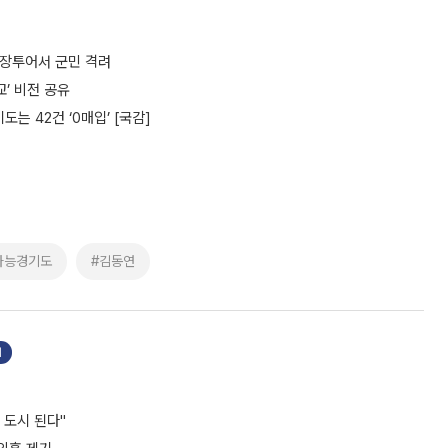
현장투어서 군민 격려
’ 비전 공유
는 42건 ‘0매입’ [국감]
가능경기도
#김동연
기
 도시 된다"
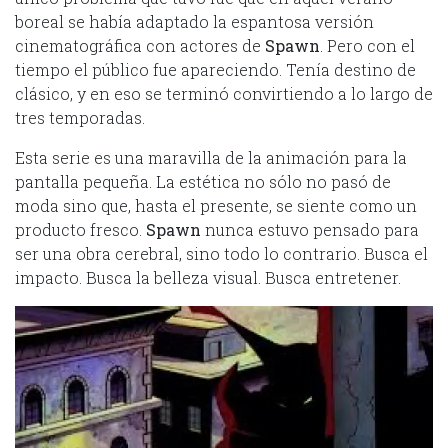
boreal se había adaptado la espantosa versión
cinematográfica con actores de
Spawn
. Pero con el
tiempo el público fue apareciendo. Tenía destino de
clásico, y en eso se terminó convirtiendo a lo largo de
tres temporadas.
Esta serie es una maravilla de la animación para la
pantalla pequeña. La estética no sólo no pasó de
moda sino que, hasta el presente, se siente como un
producto fresco.
Spawn
nunca estuvo pensado para
ser una obra cerebral, sino todo lo contrario. Busca el
impacto. Busca la belleza visual. Busca entretener.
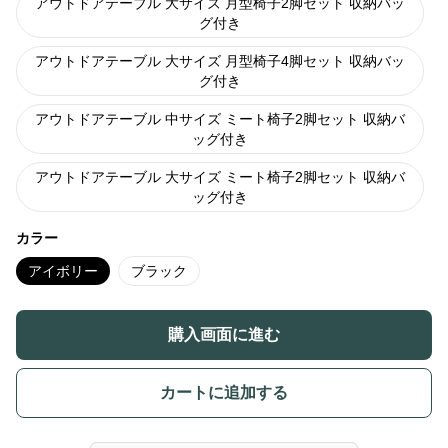
アウトドアテーブル 大サイズ 月型椅子2脚セット 収納バッ
グ付き
アウトドアテーブル 大サイズ 月型椅子4脚セット 収納バッ
グ付き
アウトドアテーブル 中サイズ ミート椅子2脚セット 収納バ
ッグ付き
アウトドアテーブル 大サイズ ミート椅子2脚セット 収納バ
ッグ付き
カラー
アイボリー
ブラック
購入画面に進む
カートに追加する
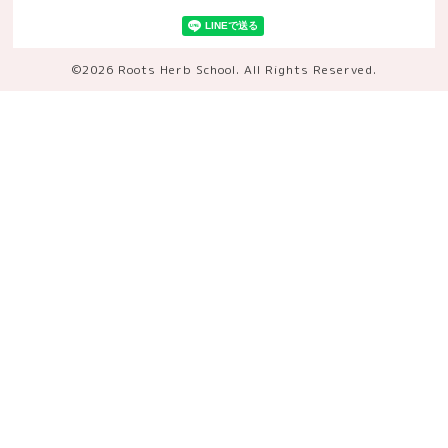
©2026
Roots Herb School
. All Rights Reserved.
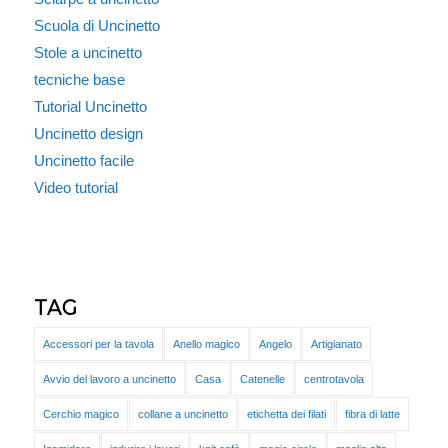
Scuola di Uncinetto
Stole a uncinetto
tecniche base
Tutorial Uncinetto
Uncinetto design
Uncinetto facile
Video tutorial
TAG
Accessori per la tavola
Anello magico
Angelo
Artigianato
Avvio del lavoro a uncinetto
Casa
Catenelle
centrotavola
Cerchio magico
collane a uncinetto
etichetta dei filati
fibra di latte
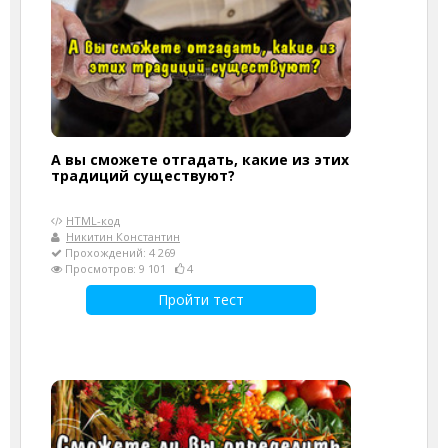
А вы сможете отгадать, какие из этих
традиций существуют?
HTML-код
Никитин Константин
Прохождений: 4 269
Просмотров: 9 101
4
Пройти тест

To do:
Starting with the opening line of the listing, write out each line exactly until the line that contains "tres temporadas." has been included; skip the pictures.

Exercise result:
현장투어서 군민 격려
’ 비전 공유
는 42건 ‘0매입’ [국감]
가능경기도
#김동연
기
 도시 된다"
boreal se había adaptado la espantosa versión
cinematográfica con actores de
Spawn
. Pero con el
tiempo el público fue apareciendo. Tenía destino de
clásico, y en eso se terminó convirtiendo a lo largo de
tres temporadas.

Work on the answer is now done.